#' Estimate the CP sites for UTRs on a given chromosome
#'
#' Estimate the CP sites for UTRs on a given chromosome
#'
#' @param seqname A character(1) vector, specifying a chromososome/scaffold name
#' @param sqlite_db A path to the SQLite database for InPAS, i.e. the output of
#' [setup_sqlitedb()].
#' @param genome A [BSgenome::BSgenome-class] object
#' @param MINSIZE A integer(1) vector, specifying the minimal length in bp of a
#' short/proximal 3' UTR. Default, 10
#' @param window_size An integer(1) vector, the window size for novel distal or
#' proximal CP site searching. default: 200.
#' @param search_point_START A integer(1) vector, starting point relative to
#' the 5' extremity of 3' UTRs for searching for proximal CP sites
#' @param search_point_END A integer(1) vector, ending point relative to the 3'
#' extremity of 3' UTRs for searching for proximal CP sites
#' @param cutEnd An integer(1) vector a numeric(1) vector. What percentage or
#' how many nucleotides should be removed from 5' extremities before searching
#' for proximal CP sites? It can be a decimal between 0, and 1, or an integer
#' greater than 1. 0.1 means 10 percent, 25 means cut first 25 bases
#' @param filter.last A logical(1), whether to filter out the last valley, which
#' is likely the 3' end of the longer 3' UTR if no novel distal CP site is
#' detected and the 3' end excluded by setting cutEnd/search_point_END is small.
#' @param adjust_distal_polyA_end A logical(1) vector. If true, distal CP sites
#' are subject to adjustment by the Naive Bayes classifier from the
#' [cleanUpdTSeq::cleanUpdTSeq-package]
#' @param long_coverage_threshold An integer(1) vector, specifying the cutoff
#' threshold of coverage for the terminal of long form 3' UTRs. If the coverage
#' of first 100 nucleotides is lower than coverage_threshold, that transcript
#' will be not considered for further analysis. Default, 2.
#' @param PolyA_PWM An R object for a position weight matrix (PWM) for a hexamer
#' polyadenylation signal (PAS), such as AAUAAA.

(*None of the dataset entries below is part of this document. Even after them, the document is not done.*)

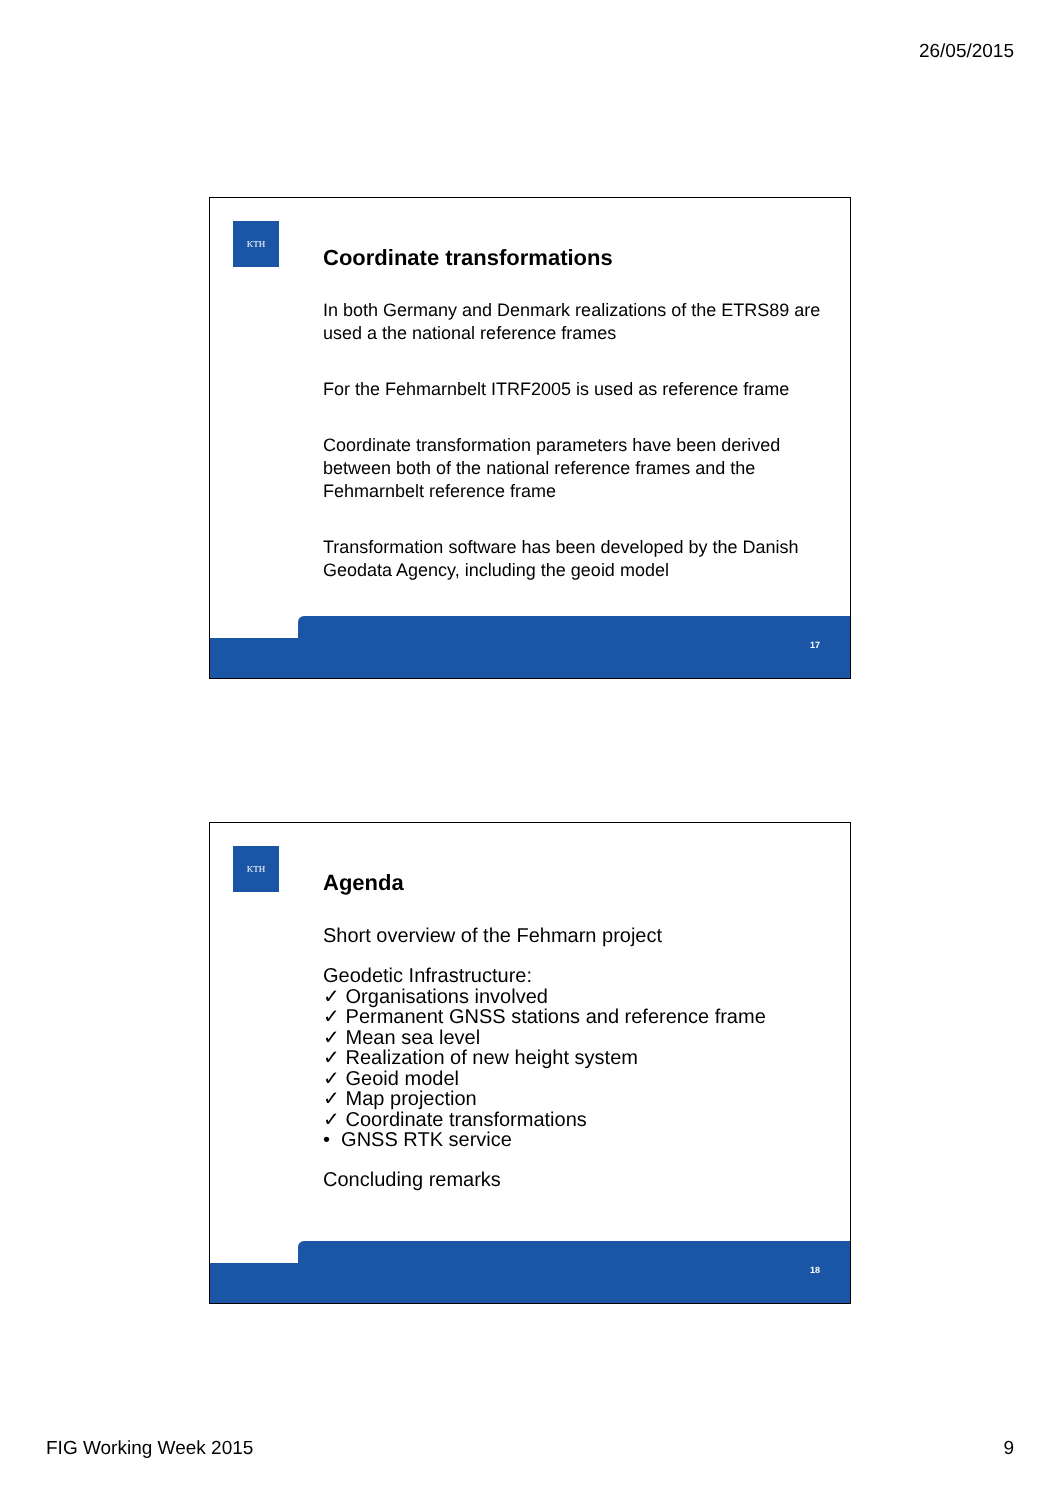26/05/2015
KTH
Coordinate transformations
In both Germany and Denmark realizations of the ETRS89 are used a the national reference frames
For the Fehmarnbelt ITRF2005 is used as reference frame
Coordinate transformation parameters have been derived between both of the national reference frames and the Fehmarnbelt reference frame
Transformation software has been developed by the Danish Geodata Agency, including the geoid model
17
KTH
Agenda
Short overview of the Fehmarn project
Geodetic Infrastructure:
✓ Organisations involved
✓ Permanent GNSS stations and reference frame
✓ Mean sea level
✓ Realization of new height system
✓ Geoid model
✓ Map projection
✓ Coordinate transformations
• GNSS RTK service
Concluding remarks
18
FIG Working Week 2015 9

#' @param classifier An R object for Naive Bayes classifier model, like the one
#' in the cleanUpdTSeq package.
#' @param classifier_cutoff A numeric(1) vector. A cutoff of probability that a
#' site is classified as true CP sites. The value should be between 0.5 and 1.
#' Default, 0.8.
#' @param shift_range An integer(1) vector, specifying a shift range for
#' adjusting the proximal and distal CP sites. Default, 50. It determines the
#' range flanking the candidate CP sites to search the most likely real
#' CP sites.
#' @param step An integer (1) vector, specifying the step size used for adjusting
#' the proximal or distal CP sites using the Naive Bayes classifier from the
#' cleanUpdTSeq package. Default 1. It can be in the range of 1 to 10.

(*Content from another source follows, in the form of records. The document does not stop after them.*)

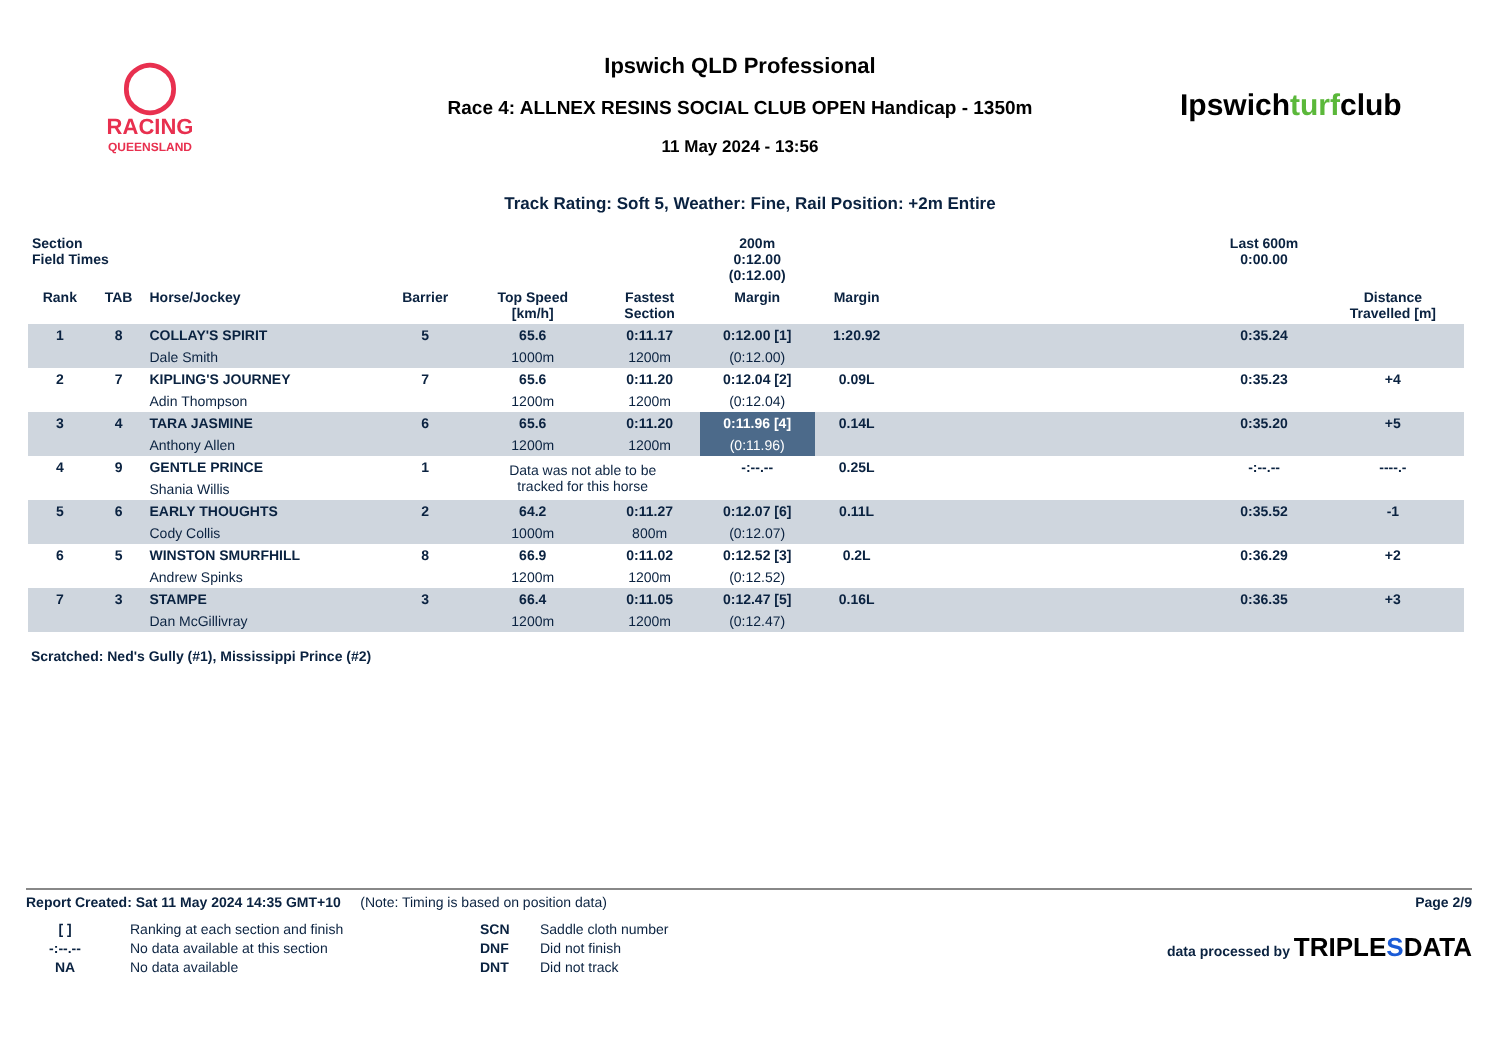◯
RACING
QUEENSLAND
Ipswich QLD Professional
Race 4: ALLNEX RESINS SOCIAL CLUB OPEN Handicap - 1350m
11 May 2024 - 13:56
Ipswichturfclub
Track Rating: Soft 5, Weather: Fine, Rail Position: +2m Entire
| Section Field Times | | | | | | 200m 0:12.00 (0:12.00) | | | Last 600m 0:00.00 | |
| --- | --- | --- | --- | --- | --- | --- | --- | --- | --- | --- |
| Rank | TAB | Horse/Jockey | Barrier | Top Speed [km/h] | Fastest Section | Margin | Margin | | | Distance Travelled [m] |
| 1 | 8 | COLLAY'S SPIRIT | 5 | 65.6 | 0:11.17 | 0:12.00 [1] | 1:20.92 | | 0:35.24 | |
| | | Dale Smith | | 1000m | 1200m | (0:12.00) | | | | |
| 2 | 7 | KIPLING'S JOURNEY | 7 | 65.6 | 0:11.20 | 0:12.04 [2] | 0.09L | | 0:35.23 | +4 |
| | | Adin Thompson | | 1200m | 1200m | (0:12.04) | | | | |
| 3 | 4 | TARA JASMINE | 6 | 65.6 | 0:11.20 | 0:11.96 [4] | 0.14L | | 0:35.20 | +5 |
| | | Anthony Allen | | 1200m | 1200m | (0:11.96) | | | | |
| 4 | 9 | GENTLE PRINCE | 1 | Data was not able to be tracked for this horse | | -:--.-- | 0.25L | | -:--.-- | ----.- |
| | | Shania Willis | | | | | | | | |
| 5 | 6 | EARLY THOUGHTS | 2 | 64.2 | 0:11.27 | 0:12.07 [6] | 0.11L | | 0:35.52 | -1 |
| | | Cody Collis | | 1000m | 800m | (0:12.07) | | | | |
| 6 | 5 | WINSTON SMURFHILL | 8 | 66.9 | 0:11.02 | 0:12.52 [3] | 0.2L | | 0:36.29 | +2 |
| | | Andrew Spinks | | 1200m | 1200m | (0:12.52) | | | | |
| 7 | 3 | STAMPE | 3 | 66.4 | 0:11.05 | 0:12.47 [5] | 0.16L | | 0:36.35 | +3 |
| | | Dan McGillivray | | 1200m | 1200m | (0:12.47) | | | | |
Scratched: Ned's Gully (#1), Mississippi Prince (#2)
Report Created: Sat 11 May 2024 14:35 GMT+10 (Note: Timing is based on position data)
Page 2/9
[ ]
-:--.--
NA
Ranking at each section and finish
No data available at this section
No data available
SCN
DNF
DNT
Saddle cloth number
Did not finish
Did not track
data processed by TRIPLESDATA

#' @param outdir A character(1) vector, a path with write permission for storing
#' the CP sites. If it doesn't exist, it will be created.
#' @param future.chunk.size The average number of elements per future
#' ("chunk"). If Inf, then all elements are processed in a single future.

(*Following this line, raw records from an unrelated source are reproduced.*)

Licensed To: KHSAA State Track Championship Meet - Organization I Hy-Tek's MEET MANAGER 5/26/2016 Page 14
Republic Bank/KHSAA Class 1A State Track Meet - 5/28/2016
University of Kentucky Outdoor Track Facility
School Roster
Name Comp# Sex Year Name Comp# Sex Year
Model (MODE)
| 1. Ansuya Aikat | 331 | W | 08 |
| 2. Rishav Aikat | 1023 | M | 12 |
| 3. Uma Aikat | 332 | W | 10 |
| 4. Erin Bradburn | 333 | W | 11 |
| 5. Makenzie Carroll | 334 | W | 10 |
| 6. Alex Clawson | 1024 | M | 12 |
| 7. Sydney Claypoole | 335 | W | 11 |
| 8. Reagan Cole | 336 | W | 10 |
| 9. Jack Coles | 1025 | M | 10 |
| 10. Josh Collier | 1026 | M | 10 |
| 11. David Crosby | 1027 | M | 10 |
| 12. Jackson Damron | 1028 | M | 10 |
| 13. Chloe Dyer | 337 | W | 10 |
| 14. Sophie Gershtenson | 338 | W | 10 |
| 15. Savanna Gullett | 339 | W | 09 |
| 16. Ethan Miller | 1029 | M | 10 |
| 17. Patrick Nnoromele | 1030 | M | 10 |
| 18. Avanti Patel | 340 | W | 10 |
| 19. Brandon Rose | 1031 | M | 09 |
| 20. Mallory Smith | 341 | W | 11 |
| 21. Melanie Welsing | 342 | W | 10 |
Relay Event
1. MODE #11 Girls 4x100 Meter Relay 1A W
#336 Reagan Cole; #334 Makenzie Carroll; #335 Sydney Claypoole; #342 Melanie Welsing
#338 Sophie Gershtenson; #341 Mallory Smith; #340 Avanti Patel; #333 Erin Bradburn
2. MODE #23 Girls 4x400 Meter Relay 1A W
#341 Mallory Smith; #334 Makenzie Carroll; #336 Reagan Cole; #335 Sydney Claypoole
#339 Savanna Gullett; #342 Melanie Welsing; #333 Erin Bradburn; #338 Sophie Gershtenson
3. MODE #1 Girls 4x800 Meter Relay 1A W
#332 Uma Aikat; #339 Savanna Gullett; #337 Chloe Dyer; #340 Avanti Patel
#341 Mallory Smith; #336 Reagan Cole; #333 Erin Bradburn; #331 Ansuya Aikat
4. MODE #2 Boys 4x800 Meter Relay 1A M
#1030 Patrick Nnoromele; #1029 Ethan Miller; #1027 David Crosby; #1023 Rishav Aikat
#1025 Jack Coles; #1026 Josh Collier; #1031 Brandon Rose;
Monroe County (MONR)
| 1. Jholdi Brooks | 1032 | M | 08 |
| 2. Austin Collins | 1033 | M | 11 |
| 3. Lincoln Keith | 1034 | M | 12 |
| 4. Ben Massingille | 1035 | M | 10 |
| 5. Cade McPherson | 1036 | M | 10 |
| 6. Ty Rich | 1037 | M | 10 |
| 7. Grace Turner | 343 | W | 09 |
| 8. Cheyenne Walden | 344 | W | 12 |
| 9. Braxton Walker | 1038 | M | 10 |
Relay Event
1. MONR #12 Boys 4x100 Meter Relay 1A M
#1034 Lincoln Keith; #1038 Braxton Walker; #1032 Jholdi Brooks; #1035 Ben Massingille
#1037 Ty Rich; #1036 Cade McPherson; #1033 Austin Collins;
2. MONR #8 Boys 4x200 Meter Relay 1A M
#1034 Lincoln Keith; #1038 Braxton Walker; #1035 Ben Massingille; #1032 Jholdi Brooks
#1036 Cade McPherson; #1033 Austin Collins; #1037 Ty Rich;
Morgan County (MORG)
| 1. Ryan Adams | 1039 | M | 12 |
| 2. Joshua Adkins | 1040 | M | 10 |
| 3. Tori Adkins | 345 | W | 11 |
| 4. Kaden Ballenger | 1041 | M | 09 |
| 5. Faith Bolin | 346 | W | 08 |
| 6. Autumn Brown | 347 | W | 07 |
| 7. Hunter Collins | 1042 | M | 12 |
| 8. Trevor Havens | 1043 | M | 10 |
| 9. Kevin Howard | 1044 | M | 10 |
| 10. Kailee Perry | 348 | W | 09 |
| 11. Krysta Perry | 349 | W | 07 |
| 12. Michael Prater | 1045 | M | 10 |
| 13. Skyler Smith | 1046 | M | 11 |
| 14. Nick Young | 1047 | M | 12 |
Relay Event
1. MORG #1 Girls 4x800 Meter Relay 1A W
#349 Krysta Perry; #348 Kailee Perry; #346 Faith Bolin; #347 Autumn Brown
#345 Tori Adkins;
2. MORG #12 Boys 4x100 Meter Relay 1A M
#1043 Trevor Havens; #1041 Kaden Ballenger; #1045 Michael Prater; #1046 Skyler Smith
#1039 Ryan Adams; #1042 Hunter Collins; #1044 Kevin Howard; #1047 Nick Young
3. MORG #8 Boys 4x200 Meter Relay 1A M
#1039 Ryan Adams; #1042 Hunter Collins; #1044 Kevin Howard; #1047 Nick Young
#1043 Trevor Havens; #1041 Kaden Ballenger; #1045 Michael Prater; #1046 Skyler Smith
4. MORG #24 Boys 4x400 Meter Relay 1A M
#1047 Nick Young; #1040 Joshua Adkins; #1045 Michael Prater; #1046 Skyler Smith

#' If NULL, then argument future.scheduling = 1 is used by default. Users can
#' set future.chunk.size = total number of elements/number of cores set for
#' the backend. See the future.apply package for details. Default, 50. This
#' parameter is used to split the candidate 3' UTRs for alternative SP sites
#' search.
#' @param silence A logical(1), indicating whether progress is reported or not.
#' By default, FALSE
#' @param mc.cores An integer(1), number of cores for making multicore clusters
#' or socket clusters using \pkg{batchtools}, and for [parallel::mclapply()]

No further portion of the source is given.